Start of Data for this exercise

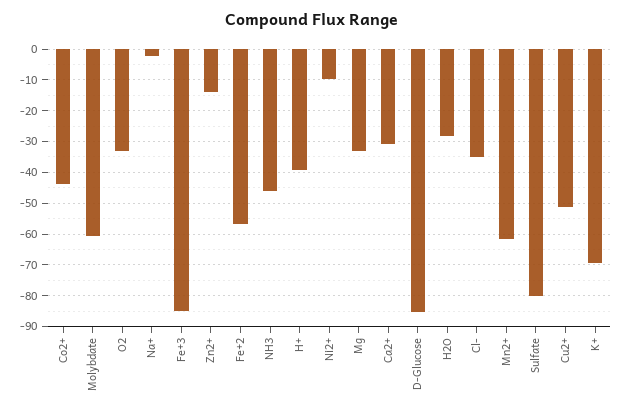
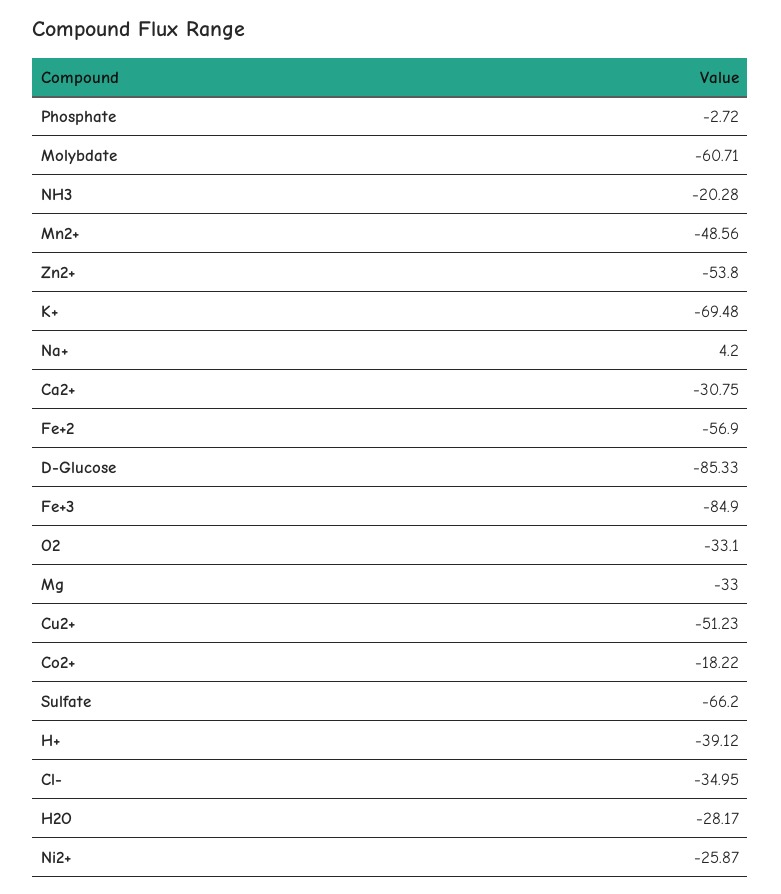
  {
-   "Co2+": -44,
+   "Co2+": -18.22,
    "Molybdate": -60.71,
    "O2": -33.1,
-   "Na+": -2,
+   "Na+": 4.2,
    "Fe+3": -84.9,
-   "Zn2+": -14,
+   "Zn2+": -53.8,
    "Fe+2": -56.9,
-   "NH3": -46,
+   "NH3": -20.28,
    "H+": -39.12,
-   "Ni2+": -10,
+   "Ni2+": -25.87,
    "Mg": -33,
    "Ca2+": -30.75,
    "D-Glucose": -85.33,
    "H2O": -28.17,
    "Cl-": -34.95,
-   "Mn2+": -62,
+   "Mn2+": -48.56,
-   "Sulfate": -80,
+   "Sulfate": -66.2,
    "Cu2+": -51.23,
-   "K+": -69.48
+   "K+": -69.48,
+   "Phosphate": -2.72
  }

End of Data for this exercise

All entries above should be returned exactly, apart from their pictures.

  {
-   "Co2+": -44,
+   "Co2+": -18.22,
    "Molybdate": -60.71,
    "O2": -33.1,
-   "Na+": -2,
+   "Na+": 4.2,
    "Fe+3": -84.9,
-   "Zn2+": -14,
+   "Zn2+": -53.8,
    "Fe+2": -56.9,
-   "NH3": -46,
+   "NH3": -20.28,
    "H+": -39.12,
-   "Ni2+": -10,
+   "Ni2+": -25.87,
    "Mg": -33,
    "Ca2+": -30.75,
    "D-Glucose": -85.33,
    "H2O": -28.17,
    "Cl-": -34.95,
-   "Mn2+": -62,
+   "Mn2+": -48.56,
-   "Sulfate": -80,
+   "Sulfate": -66.2,
    "Cu2+": -51.23,
-   "K+": -69.48
+   "K+": -69.48,
+   "Phosphate": -2.72
  }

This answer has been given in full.